Fulvio Pelli – qui ne s’est jamais vraiment entendu avec Pascal Couchepin – semble vouloir façonner son parti à son image, faite d’une grande maîtrise de soi. Même si sa doctrine bute sur les conceptions de certains radicaux alémaniques, parmi lesquels il ne compte pas que des amis. Mais s’il ne veut montrer aucune faille, le président «a aussi un tempérament sanguin».

Au Tessin, on se souvient ainsi d’avoir vu Fulvio Pelli «tonner en direct à la télévision tessinoise». A Berne, on évoque des incidents, certes rares mais du même type, lors des séances du groupe. Comme celui qui, récemment, a vu le député tessinois remonter vertement les bretelles de l’Argovien Philipp Müller, qui avait jugé judicieux, dans les médias, de faire disparaître la distinction entre fraude et évasion fiscale à l’étranger. Dans le même registre, le vice-président du PLR, Ruedi Noser, a lui aussi provoqué des sueurs froides chez son président, en se prononçant pour l’abolition de tous les forfaits fiscaux accordés aux étrangers…

L’épisode avait d’ailleurs valu au président du PLR quelques critiques internes sur son «orthodoxie». «Ruedi Noser est certes allé un peu loin», notait alors un radical alémanique. «Mais Fulvio Pelli et Gabi Huber (la cheffe du groupe, ndlr) ont tendance à vouloir imposer une unité de doctrine très fermée.» (LT du 17.03.2009). Quand l’industriel Johann Schneider-Ammann montre du doigt les bonus perçus par les dirigeants UBS, Fulvio Pelli, rappelle-t-on alors, se braque sans éprouver la moindre compréhension à l’égard de ceux qui s’en indignent.
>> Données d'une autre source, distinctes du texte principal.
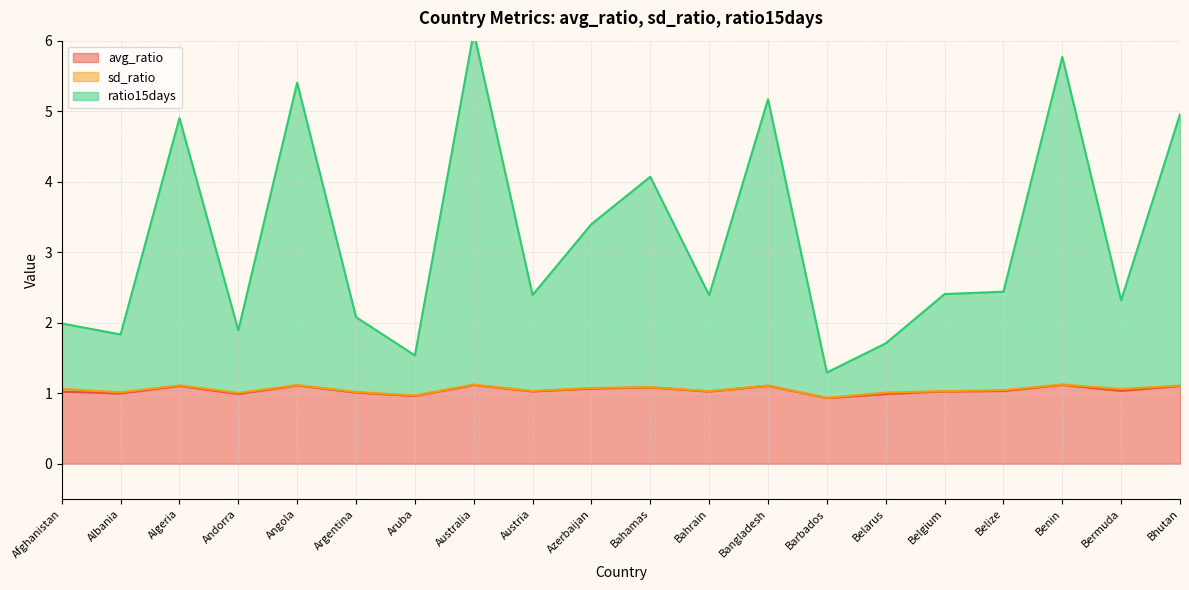

Which series changed the most between Afghanistan and Austria?

ratio15days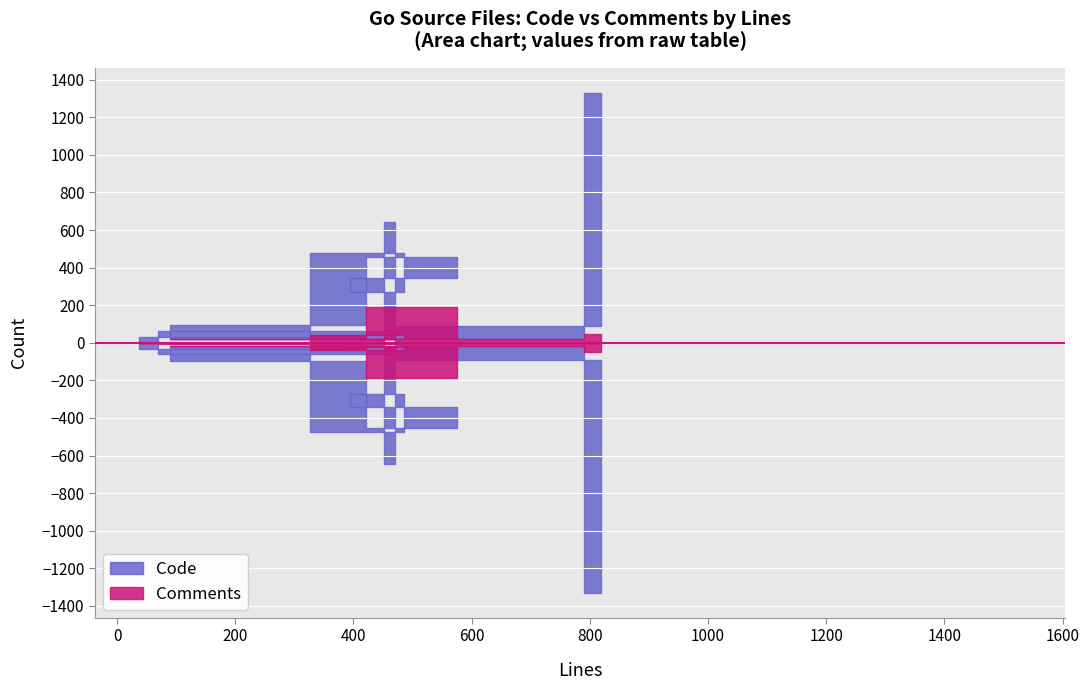

True or false: Code has a value of 92 at x_fosite_migrations_test.go.

False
Le travail, estime Fulvio Pelli, se mesure sur le long terme, sans fioritures. Or, l’équation ne s’est pas toujours révélée très heureuse: la campagne des «quatre projets d’avenir» imaginés par le Tessinois, mettant en avant «la Suisse de l’intelligence, de la croissance, de l’ouverture et de l’équilibre», a ainsi été qualifiée de trop élitiste. Et absconse. «Fulvio Pelli, résume un observateur, ce n’est pas la Suisse d’en bas.»

Mais, aux yeux du Tessinois, ce sont les thèmes qui importent. Et la concordance, quitte à élire Christoph Blocher au Conseil fédéral en 2003 comme en 2007, fût-ce par résignation et en rappelant que son parti ne joue pas avec le feu, ignorant au passage qu’une partie de ses troupes a soutenu Eveline Widmer-Schlumpf.

Toujours est-il que, à trois mois de l’élection au Conseil fédéral, et alors que Fulvio Pelli évolue en pole position parmi les papables, les relations du PLR avec l’UDC vont être suivies avec une attention toute particulière dans les autres partis, notamment à gauche.